Penguinwatch is awesome! We’re a year old and we’ve already had over 2.5 million hits on our website. Anyone can participate; you don’t need to be an expert.

We’re collecting more than half a million images every year now. Volunteers are asked to identify the total number of penguins, chicks and eggs by clicking on them. We can observe how individual nests develop over the course of a year, such as when penguins arrive to nest, the dates they settle down, when the eggs hatch, and whether the chicks survive.

Each image is viewed by several volunteers and we find that combining volunteers' clicks is more accurate than one scientist looking at the images. Afterall, everyone makes mistakes! There is a dedicated core of people that keep coming back. We’re getting some beautiful data. Eventually computers will take over more of this kind of data analysis but for the time being there is no substitute for the analysis that humans can do.

I hitch lifts on tour boats because it saves time and money. I give talks to the people on board, who are there because they want to get close to the wildlife, and they often donate to the project. One of our biggest supporters is Quark Expeditions. This year, everyone who participated in the first month were entered into a draw and Quark donated a trip to Antarctica for one lucky Penguinwatch user.

That added nearly one million hits to our website because people wanted to win the prize! A teacher from the United States won the competition, which is really nice. Hopefully the trip will also inspire his students.

In the field, I maintain and monitor about 60 sites. I try to get to them once per year but it’s patchy. Occasionally you have 40 minutes to set a camera up in a snow storm, and then you have to leave because that’s as long as the ship can wait! I've occasionally lain awake in the UK wondering whether the camera is still upright and working.
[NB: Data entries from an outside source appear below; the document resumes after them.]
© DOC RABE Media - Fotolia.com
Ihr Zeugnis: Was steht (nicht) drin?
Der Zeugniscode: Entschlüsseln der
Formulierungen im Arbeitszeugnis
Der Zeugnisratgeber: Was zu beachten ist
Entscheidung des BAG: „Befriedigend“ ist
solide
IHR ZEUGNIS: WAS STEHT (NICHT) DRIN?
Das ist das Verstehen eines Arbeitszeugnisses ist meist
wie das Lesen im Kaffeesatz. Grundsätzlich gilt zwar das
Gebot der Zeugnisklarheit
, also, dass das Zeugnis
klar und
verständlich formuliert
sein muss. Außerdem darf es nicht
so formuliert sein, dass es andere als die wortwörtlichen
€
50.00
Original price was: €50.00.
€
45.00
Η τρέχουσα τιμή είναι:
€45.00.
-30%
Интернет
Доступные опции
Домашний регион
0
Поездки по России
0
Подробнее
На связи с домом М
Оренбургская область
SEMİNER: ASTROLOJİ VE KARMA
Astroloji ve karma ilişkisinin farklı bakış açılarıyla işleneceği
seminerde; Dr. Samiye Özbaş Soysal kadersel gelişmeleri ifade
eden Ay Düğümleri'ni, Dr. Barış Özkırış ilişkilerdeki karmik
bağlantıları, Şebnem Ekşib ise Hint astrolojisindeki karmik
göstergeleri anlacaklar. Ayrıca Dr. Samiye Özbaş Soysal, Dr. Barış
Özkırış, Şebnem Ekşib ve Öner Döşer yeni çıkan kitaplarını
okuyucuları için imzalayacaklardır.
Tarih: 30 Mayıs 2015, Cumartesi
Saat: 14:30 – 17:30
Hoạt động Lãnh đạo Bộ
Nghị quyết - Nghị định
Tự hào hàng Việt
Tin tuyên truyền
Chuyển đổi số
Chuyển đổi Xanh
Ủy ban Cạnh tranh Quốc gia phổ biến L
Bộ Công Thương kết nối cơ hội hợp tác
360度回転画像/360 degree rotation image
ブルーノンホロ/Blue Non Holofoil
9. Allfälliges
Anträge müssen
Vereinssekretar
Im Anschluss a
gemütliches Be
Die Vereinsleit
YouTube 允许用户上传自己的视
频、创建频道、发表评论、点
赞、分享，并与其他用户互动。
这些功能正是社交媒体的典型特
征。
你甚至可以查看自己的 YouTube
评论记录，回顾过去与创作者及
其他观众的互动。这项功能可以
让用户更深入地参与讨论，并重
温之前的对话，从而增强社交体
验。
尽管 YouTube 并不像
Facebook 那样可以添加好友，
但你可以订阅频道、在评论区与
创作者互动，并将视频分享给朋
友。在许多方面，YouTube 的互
Our project costs about £60,000 per year to run, although that doesn't include our excellent collaborators. The Australian Antarctic Division started this kind of research and wour niche is making it cheaper and scaling it up. We have collaborators in the United States, Argentina and Chile.

I’ve been sponsored by the Darwin Initiative who helped set the project up in the Antarctic. Most of the cameras are sponsored and donors can adopt a colony. These funds usually pay for replacement cameras so we can keep the project going when the original cameras cease to function.

This is a commitment for the long term. We’ve already been part of setting up a big marine protected area and we’re trying to establish more. The longer you monitor things the better the data gets. You see the long term patterns and whether things are really worrying or just part of a cycle. The interest is there, so I think we can sustain it.

I’m next going out there in October for four months. Two months on a Norwegian lifeboat and two months on a tour ship!